Цирк знали еще в Древнем Египте, и на острове Крит, и в Микенах. И уже сотни лет назад Европа дивилась мастерству гистрионов, Азия — дорвозов, Русь — скоморохов…
Надя говорит:
— Наверное, это были одержимые люди. Настоящее искусство всегда требует одержимости. И труда. Цирк прежде всего труд. Кропотливый, упорный… Ты не представляешь, что это такое.
— Не представляю, — признаюсь я. — Не представляю, за что же тебя все-таки приняли.
— За внешние данные, — отвечает Надя несколько раздраженно, конечно же, огорченная моей несообразительностью.
— Тогда все понятно. В тебя сразу влюбились.
Она возмущается:
— Ничего тебе не понятно. Педагоги прямо говорят: «Нам нужны красивые люди. Мы готовим артистов». А из красивых они выбирают тех, кто талантливее.
— Прости меня, — говорю я и смотрю на часы.
Она тоже смотрит на часы. Гладит ладонью мою голову:
— Тебе пора. Будь осторожен, береги себя. Я буду ждать твоего звонка.
Рассказывал однажды Женя Ростков, как шел в первый раз к немцам в тыл в составе разведгруппы. Было это зимой сорок первого, наши фашистов только от Москвы погнали.
В группе было человек двенадцать, в основном молодые необстрелянные ребята.
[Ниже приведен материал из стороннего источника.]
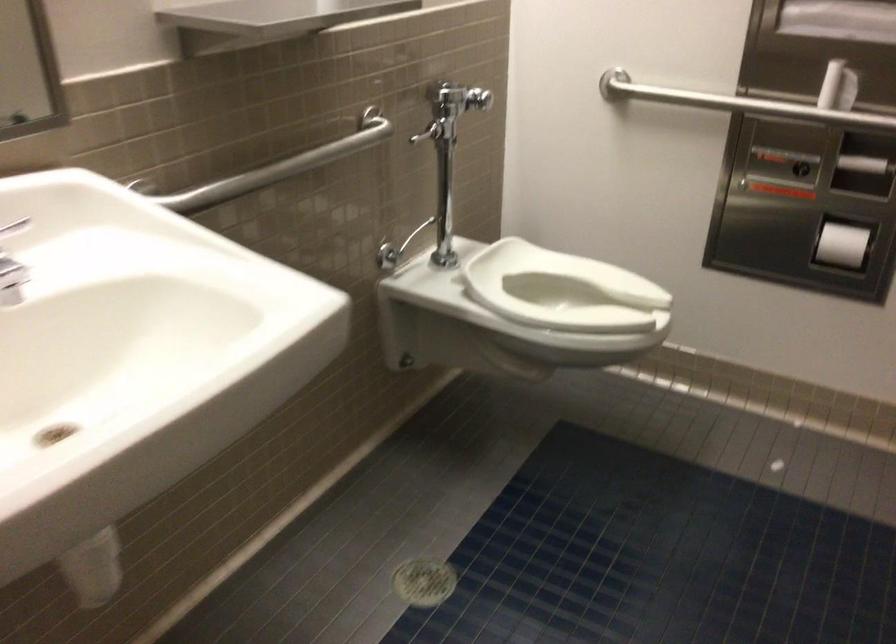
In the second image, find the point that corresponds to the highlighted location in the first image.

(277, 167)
Командир группы опытный, да еще опытным был партизан, который встретил их в условленном месте за линией фронта.
Шли гуськом по неглубокому снегу. Снег хрустел под сапогами, шурша, сыпался с ветвей невысоких отливавших синевой елок. Было еще темновато, однако рассвет уже стегал светлыми прутьями, тянувшимися по краю леса с востока.
Тишина.
И вдруг — взрыв.
Разведчики залегли, приготовились к бою. Проходит минута, другая. Противник себя не обнаруживает, словно его вовсе и нет.
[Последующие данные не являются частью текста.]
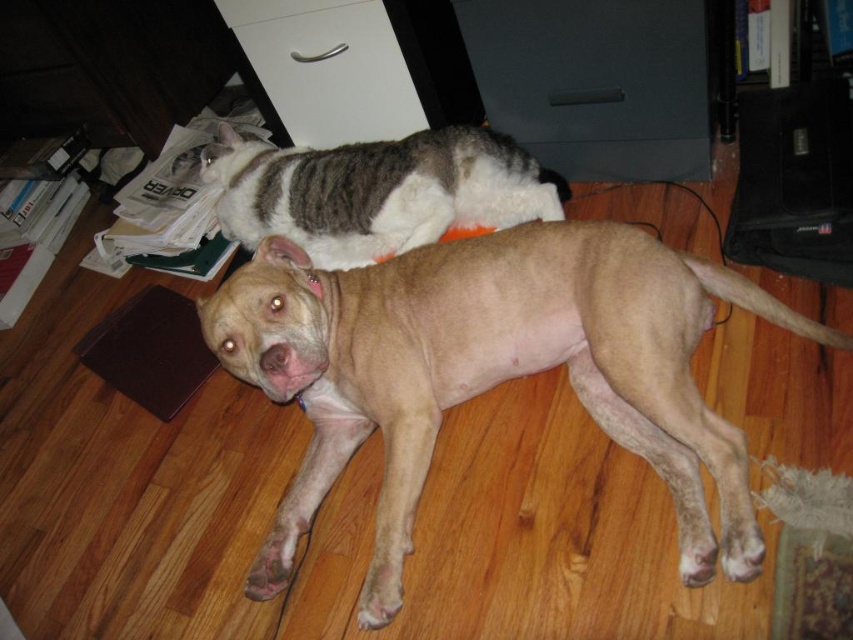
Does light brown smooth dog at center have a greater height compared to striped fur cat at upper center?

Indeed, light brown smooth dog at center has a greater height compared to striped fur cat at upper center.

Is light brown smooth dog at center shorter than striped fur cat at upper center?

No.

Find the location of `light brown smooth dog at center`. light brown smooth dog at center is located at coordinates (491, 371).

Find the location of a particular element. The width and height of the screenshot is (853, 640). light brown smooth dog at center is located at coordinates (491, 371).

Based on the photo, is light brown smooth dog at center closer to camera compared to white matte drawer at upper center?

Yes.

The height and width of the screenshot is (640, 853). I want to click on light brown smooth dog at center, so click(x=491, y=371).

Who is lower down, striped fur cat at upper center or white matte drawer at upper center?

Positioned lower is striped fur cat at upper center.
Потом выяснилась грустная история. Разведчик, шедший последним, не предупредив товарищей, свернул в лес по нужде. Через какое-то время кто-то из разведчиков обернулся и в предрассветных сумерках увидел, что к отряду из-за деревьев приближается незнакомый человек. Не раздумывая разведчик бросил в незнакомца гранату…
— Почему он так поступил? — спросил Ростков.
— Испугался, — ответил я.
— Это вторая причина, — объяснил Ростков. — Прежде всего он проявил неопытность. Это вранье, что на фронте люди не испытывали страха. Случались ситуации, когда пугались и бывалые солдаты. Но и тогда они оставались солдатами, а не мальчишками, на которых напялили солдатские шинели. Мы в то утро были мальчишками.
Он посмотрел на меня (мы тогда возвращались с завода домой). Сказал:
— Во всех поступках ты только мальчишка.